§ **Work order**: Repeat the records below exactly from the line containing "Volumen 3 – 2021" to the line containing "a localização da", taking in both of those lines. Drop the pictures.

§ **Source information**:
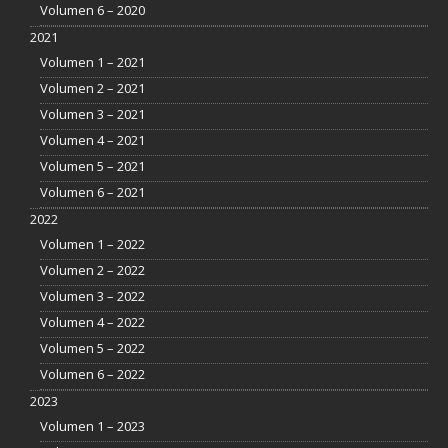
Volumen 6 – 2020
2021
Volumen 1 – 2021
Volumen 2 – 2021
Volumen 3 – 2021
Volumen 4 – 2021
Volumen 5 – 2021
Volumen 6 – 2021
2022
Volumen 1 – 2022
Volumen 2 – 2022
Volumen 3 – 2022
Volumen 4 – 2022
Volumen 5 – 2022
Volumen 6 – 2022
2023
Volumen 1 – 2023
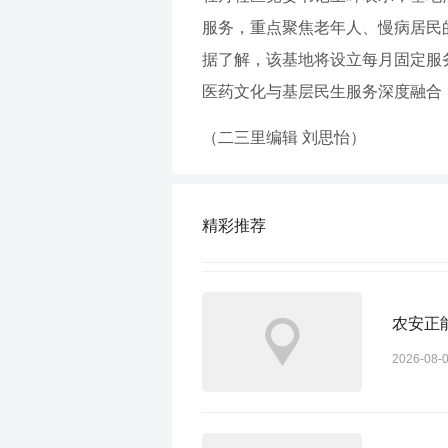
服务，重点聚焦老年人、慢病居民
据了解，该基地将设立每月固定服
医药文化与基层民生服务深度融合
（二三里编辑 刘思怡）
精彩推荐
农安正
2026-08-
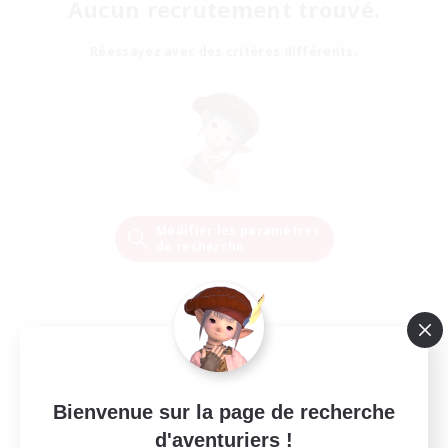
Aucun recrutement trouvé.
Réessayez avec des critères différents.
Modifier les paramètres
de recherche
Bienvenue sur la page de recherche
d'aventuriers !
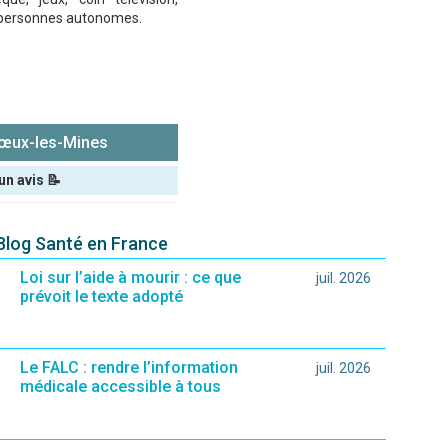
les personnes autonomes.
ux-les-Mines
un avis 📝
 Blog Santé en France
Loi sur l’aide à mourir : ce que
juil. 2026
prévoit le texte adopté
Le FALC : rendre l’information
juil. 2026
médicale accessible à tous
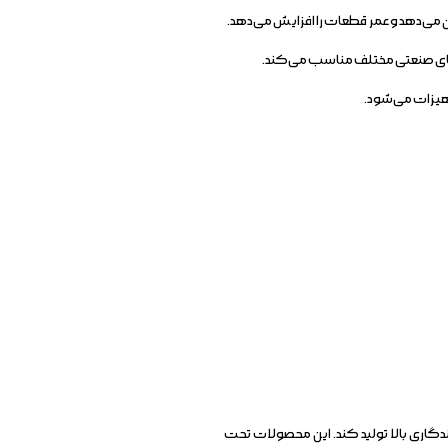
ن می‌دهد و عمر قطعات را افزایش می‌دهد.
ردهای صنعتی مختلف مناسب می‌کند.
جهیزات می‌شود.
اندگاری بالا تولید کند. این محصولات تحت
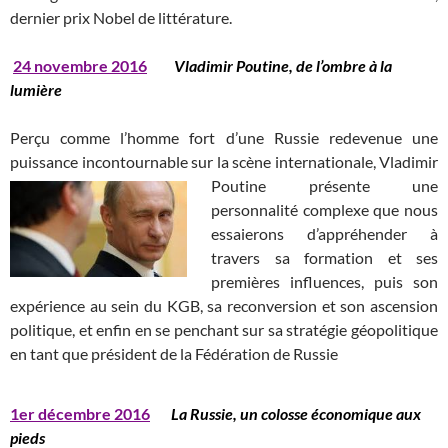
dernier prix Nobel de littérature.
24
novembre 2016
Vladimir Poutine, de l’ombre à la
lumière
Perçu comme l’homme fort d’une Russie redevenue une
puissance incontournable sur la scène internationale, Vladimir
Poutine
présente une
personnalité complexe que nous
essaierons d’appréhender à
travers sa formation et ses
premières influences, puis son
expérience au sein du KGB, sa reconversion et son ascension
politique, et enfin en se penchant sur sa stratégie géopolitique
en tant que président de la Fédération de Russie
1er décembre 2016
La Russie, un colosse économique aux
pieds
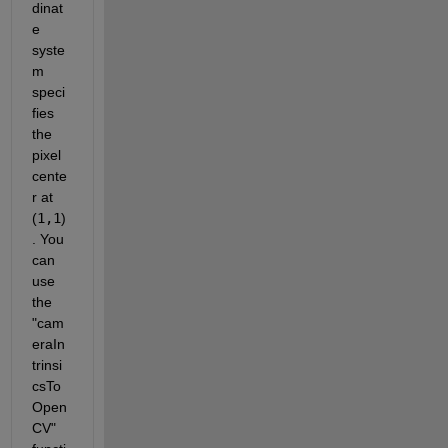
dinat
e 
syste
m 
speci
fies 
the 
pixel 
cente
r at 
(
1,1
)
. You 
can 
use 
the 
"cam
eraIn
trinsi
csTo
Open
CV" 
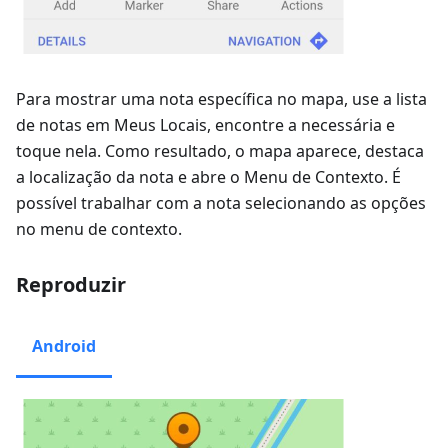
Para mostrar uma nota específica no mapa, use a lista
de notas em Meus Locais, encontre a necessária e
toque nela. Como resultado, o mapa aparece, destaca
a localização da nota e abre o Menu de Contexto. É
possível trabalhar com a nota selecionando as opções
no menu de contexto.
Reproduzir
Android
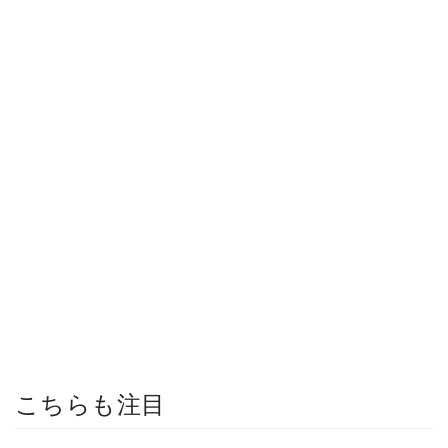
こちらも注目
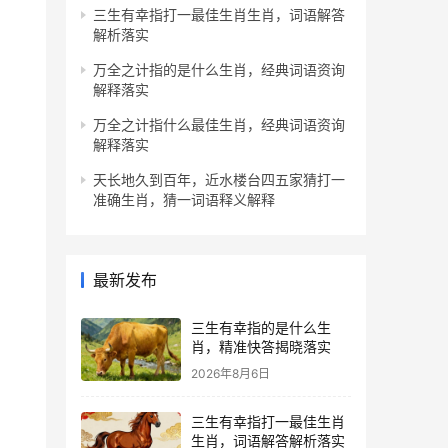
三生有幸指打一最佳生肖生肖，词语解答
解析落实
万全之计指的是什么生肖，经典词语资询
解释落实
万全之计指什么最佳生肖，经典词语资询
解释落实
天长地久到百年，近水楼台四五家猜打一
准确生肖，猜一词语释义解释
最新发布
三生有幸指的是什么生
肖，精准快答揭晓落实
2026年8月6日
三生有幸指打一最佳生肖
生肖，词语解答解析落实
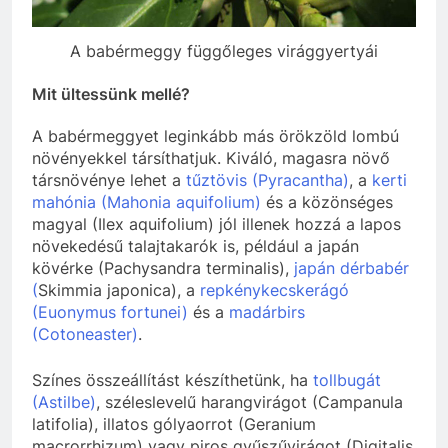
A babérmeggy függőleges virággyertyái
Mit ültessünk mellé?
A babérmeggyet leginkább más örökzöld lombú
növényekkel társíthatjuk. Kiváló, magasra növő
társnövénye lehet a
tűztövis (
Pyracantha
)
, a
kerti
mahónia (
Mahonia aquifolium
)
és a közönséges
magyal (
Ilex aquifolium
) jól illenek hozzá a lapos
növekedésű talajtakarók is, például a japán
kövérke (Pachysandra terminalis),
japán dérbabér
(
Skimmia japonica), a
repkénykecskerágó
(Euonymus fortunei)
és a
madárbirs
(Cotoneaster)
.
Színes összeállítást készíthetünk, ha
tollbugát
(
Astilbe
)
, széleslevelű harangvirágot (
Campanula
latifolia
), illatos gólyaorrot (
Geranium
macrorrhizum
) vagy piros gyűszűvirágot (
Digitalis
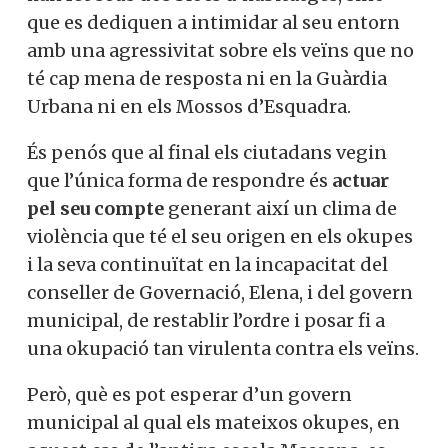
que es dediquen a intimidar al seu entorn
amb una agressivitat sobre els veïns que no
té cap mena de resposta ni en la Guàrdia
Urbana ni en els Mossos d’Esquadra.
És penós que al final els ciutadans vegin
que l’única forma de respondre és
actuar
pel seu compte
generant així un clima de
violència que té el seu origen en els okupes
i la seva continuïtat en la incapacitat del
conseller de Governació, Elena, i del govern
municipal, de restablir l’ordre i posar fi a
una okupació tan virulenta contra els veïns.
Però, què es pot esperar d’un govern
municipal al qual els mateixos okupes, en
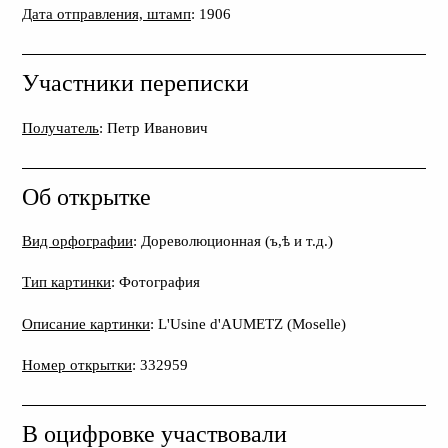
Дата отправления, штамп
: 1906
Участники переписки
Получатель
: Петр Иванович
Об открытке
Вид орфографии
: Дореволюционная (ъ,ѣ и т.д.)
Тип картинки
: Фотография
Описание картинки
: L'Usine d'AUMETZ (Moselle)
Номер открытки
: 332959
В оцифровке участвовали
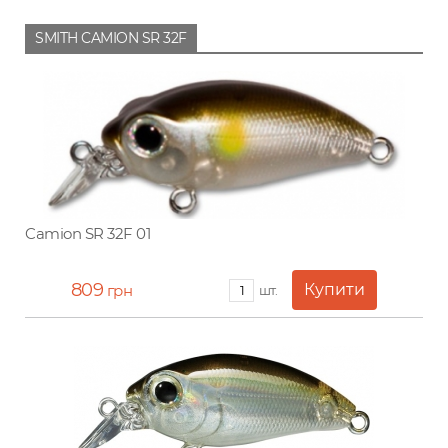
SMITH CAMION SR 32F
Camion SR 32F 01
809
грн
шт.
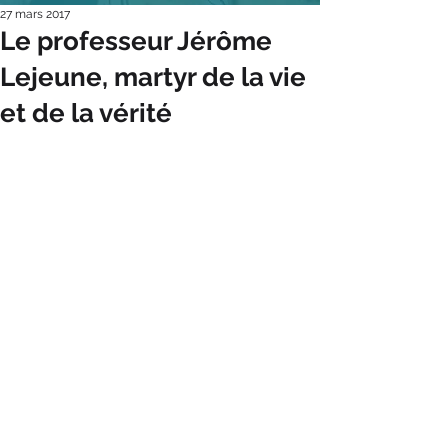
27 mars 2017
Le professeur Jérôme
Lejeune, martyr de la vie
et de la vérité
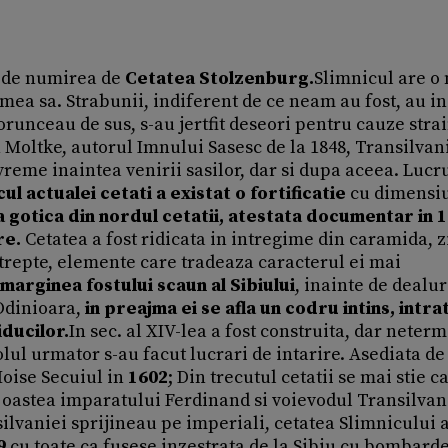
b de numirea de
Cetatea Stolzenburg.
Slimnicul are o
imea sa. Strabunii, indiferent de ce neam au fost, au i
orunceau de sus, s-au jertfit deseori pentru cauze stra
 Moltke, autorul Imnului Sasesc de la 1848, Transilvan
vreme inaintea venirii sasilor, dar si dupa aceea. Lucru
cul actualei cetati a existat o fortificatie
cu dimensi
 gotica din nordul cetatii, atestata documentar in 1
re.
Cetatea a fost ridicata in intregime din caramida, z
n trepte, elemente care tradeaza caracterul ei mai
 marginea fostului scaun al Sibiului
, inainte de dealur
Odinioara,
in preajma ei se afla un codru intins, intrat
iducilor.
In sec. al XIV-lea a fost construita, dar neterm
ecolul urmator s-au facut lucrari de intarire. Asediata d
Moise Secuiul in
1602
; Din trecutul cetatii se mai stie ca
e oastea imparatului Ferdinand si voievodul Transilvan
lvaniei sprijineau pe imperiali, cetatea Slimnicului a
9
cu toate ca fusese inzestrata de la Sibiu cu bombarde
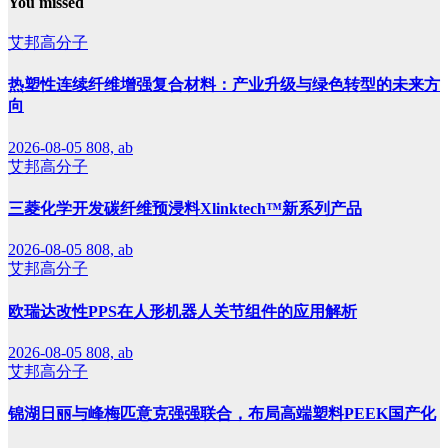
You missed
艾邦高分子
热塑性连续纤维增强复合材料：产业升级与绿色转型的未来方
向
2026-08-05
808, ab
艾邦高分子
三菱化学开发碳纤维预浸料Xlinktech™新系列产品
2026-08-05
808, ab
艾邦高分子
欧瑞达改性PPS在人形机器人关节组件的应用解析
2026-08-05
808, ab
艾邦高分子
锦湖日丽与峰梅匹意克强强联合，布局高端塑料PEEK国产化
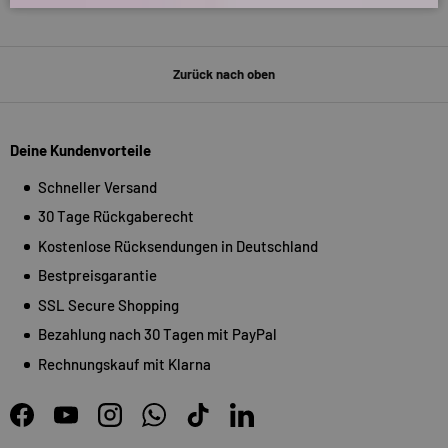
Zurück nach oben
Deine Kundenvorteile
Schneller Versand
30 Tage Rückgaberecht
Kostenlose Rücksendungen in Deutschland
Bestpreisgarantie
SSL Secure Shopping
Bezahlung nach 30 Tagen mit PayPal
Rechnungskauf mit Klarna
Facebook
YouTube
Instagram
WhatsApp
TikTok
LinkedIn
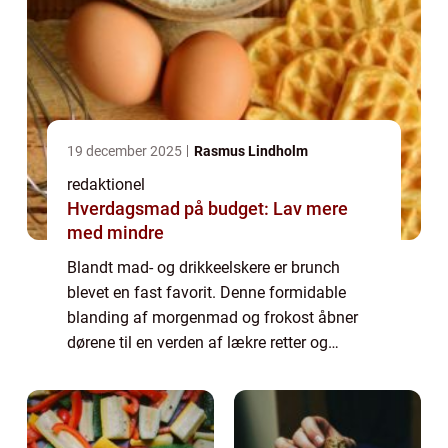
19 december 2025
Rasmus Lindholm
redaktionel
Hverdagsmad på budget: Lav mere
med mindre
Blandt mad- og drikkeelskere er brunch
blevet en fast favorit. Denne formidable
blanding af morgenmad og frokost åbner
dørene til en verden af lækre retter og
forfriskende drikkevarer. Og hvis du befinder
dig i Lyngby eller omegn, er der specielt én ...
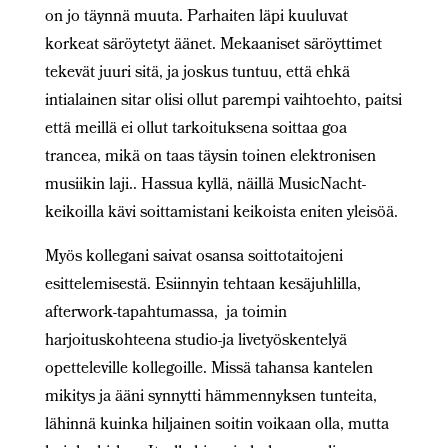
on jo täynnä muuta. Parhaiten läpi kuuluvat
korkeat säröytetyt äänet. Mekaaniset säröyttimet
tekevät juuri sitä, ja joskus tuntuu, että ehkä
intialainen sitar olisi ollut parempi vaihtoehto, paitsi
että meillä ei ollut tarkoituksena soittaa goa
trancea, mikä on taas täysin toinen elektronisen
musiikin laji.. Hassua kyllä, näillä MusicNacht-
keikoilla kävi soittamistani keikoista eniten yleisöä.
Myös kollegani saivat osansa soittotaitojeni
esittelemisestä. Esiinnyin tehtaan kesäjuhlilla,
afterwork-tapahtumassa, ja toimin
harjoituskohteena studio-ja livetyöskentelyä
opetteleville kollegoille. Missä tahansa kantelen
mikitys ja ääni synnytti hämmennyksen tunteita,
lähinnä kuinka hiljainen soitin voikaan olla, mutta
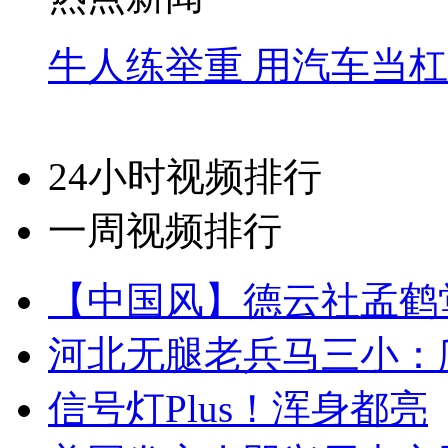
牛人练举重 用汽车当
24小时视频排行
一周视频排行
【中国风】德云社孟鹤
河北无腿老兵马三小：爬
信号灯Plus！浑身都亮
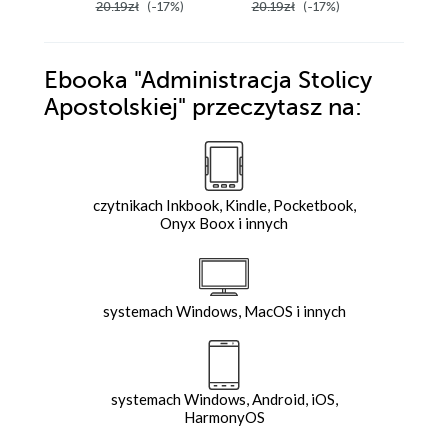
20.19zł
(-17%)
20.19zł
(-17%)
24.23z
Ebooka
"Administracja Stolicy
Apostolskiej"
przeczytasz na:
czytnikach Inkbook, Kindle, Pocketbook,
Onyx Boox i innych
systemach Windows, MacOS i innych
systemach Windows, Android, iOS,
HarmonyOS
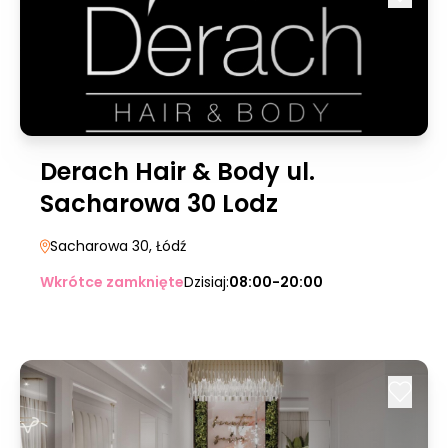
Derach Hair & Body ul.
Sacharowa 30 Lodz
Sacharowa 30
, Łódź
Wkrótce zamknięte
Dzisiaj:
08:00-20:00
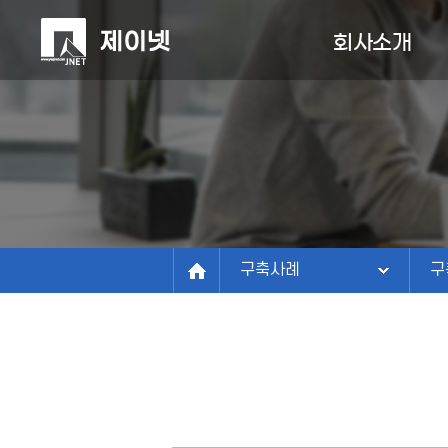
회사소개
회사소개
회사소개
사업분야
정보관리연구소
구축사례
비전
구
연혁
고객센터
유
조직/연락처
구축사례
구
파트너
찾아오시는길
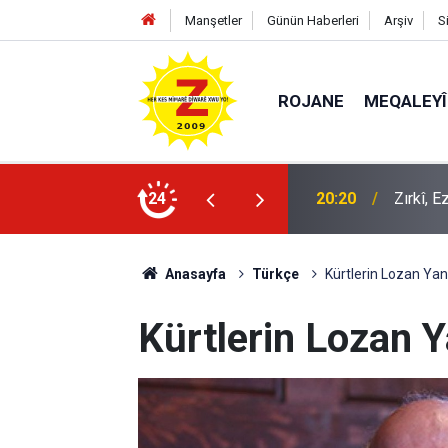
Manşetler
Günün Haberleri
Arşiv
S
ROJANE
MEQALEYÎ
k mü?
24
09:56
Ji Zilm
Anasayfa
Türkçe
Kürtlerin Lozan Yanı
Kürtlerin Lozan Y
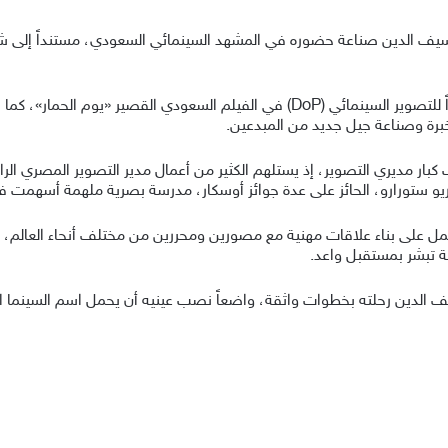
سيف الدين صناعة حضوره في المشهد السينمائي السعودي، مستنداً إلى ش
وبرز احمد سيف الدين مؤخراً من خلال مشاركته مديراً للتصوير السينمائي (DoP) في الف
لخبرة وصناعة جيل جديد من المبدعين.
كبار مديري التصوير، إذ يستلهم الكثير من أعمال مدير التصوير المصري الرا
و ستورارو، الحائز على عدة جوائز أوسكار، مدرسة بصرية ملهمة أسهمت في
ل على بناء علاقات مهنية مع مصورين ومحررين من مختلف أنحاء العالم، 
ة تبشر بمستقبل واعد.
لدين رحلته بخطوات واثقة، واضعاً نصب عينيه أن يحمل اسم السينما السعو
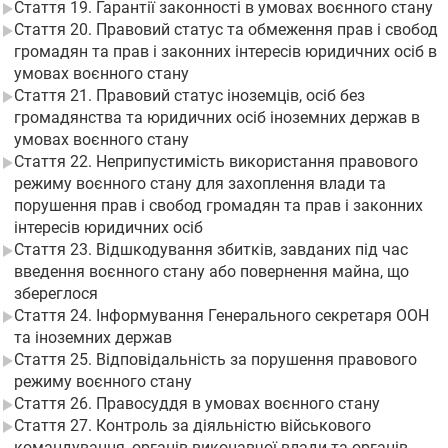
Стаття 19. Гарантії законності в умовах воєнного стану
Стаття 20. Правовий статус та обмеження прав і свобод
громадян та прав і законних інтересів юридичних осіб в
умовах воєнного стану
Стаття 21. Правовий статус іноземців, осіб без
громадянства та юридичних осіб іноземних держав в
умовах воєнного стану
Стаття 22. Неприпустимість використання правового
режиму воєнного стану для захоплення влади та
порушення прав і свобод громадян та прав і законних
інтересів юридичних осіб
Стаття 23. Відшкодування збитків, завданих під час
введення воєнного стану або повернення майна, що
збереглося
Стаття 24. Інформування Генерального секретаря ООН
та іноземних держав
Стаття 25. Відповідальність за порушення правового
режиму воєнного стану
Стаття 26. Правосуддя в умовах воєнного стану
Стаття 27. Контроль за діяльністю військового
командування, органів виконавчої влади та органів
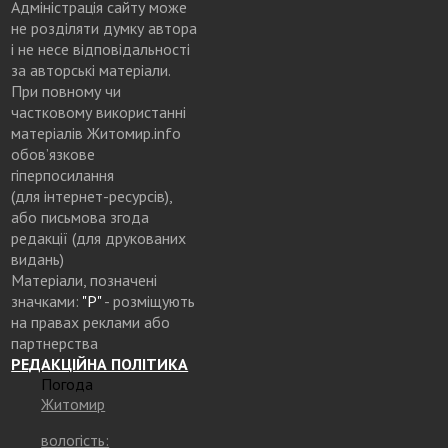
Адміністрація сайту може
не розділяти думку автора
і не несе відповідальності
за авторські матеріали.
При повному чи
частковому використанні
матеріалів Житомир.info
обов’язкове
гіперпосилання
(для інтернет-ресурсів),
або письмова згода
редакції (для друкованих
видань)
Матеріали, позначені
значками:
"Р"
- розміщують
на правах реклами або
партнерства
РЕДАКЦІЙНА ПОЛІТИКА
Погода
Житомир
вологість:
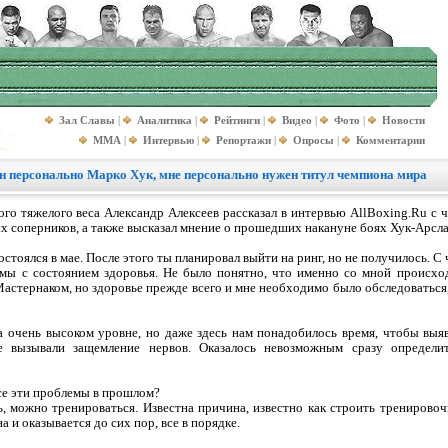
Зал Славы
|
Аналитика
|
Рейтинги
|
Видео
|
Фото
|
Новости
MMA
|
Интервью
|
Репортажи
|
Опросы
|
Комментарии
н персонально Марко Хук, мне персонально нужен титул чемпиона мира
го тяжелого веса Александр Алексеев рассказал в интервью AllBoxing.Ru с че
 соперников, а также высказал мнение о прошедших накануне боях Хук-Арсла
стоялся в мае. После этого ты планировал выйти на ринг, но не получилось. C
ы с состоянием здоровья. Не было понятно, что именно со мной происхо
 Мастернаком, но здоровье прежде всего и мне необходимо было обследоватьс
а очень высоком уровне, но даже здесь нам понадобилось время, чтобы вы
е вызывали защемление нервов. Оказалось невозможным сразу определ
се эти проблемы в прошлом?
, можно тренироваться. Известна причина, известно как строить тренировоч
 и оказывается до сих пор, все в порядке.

§ **Written answer**:
Volumen 3 – 2021
Volumen 4 – 2021
Volumen 5 – 2021
Volumen 6 – 2021
2022
Volumen 1 – 2022
Volumen 2 – 2022
Volumen 3 – 2022
Volumen 4 – 2022
Volumen 5 – 2022
Volumen 6 – 2022
2023
Volumen 1 – 2023
服务，重点聚焦老年人、慢病居民
据了解，该基地将设立每月固定服
医药文化与基层民生服务深度融合
（二三里编辑 刘思怡）
精彩推荐
农安正
2026-08-
Aucun recrutement trouvé.
Réessayez avec des critères différents.
Modifier les paramètres
de recherche
Bienvenue sur la page de recherche
d'aventuriers !
les personnes autonomes.
ux-les-Mines
un avis 📝
 Blog Santé en France
Loi sur l’aide à mourir : ce que
juil. 2026
prévoit le texte adopté
Le FALC : rendre l’information
juil. 2026
médicale accessible à tous
ن می‌دهد و عمر قطعات را افزایش می‌دهد.
ردهای صنعتی مختلف مناسب می‌کند.
جهیزات می‌شود.
اندگاری بالا تولید کند. این محصولات تحت
dernier prix Nobel de littérature.
24
novembre 2016
Vladimir Poutine, de l’ombre à la
lumière
Perçu comme l’homme fort d’une Russie redevenue une
puissance incontournable sur la scène internationale, Vladimir
Poutine
présente une
personnalité complexe que nous
essaierons d’appréhender à
travers sa formation et ses
premières influences, puis son
expérience au sein du KGB, sa reconversion et son ascension
politique, et enfin en se penchant sur sa stratégie géopolitique
en tant que président de la Fédération de Russie
1er décembre 2016
La Russie, un colosse économique aux
pieds
dinat
e 
syste
m 
speci
fies 
the 
pixel 
cente
r at 
(
1,1
)
. You 
can 
use 
the 
"cam
eraIn
trinsi
csTo
Open
CV" 
Para mostrar uma nota específica no mapa, use a lista
de notas em Meus Locais, encontre a necessária e
toque nela. Como resultado, o mapa aparece, destaca
a localização da nota e abre o Menu de Contexto. É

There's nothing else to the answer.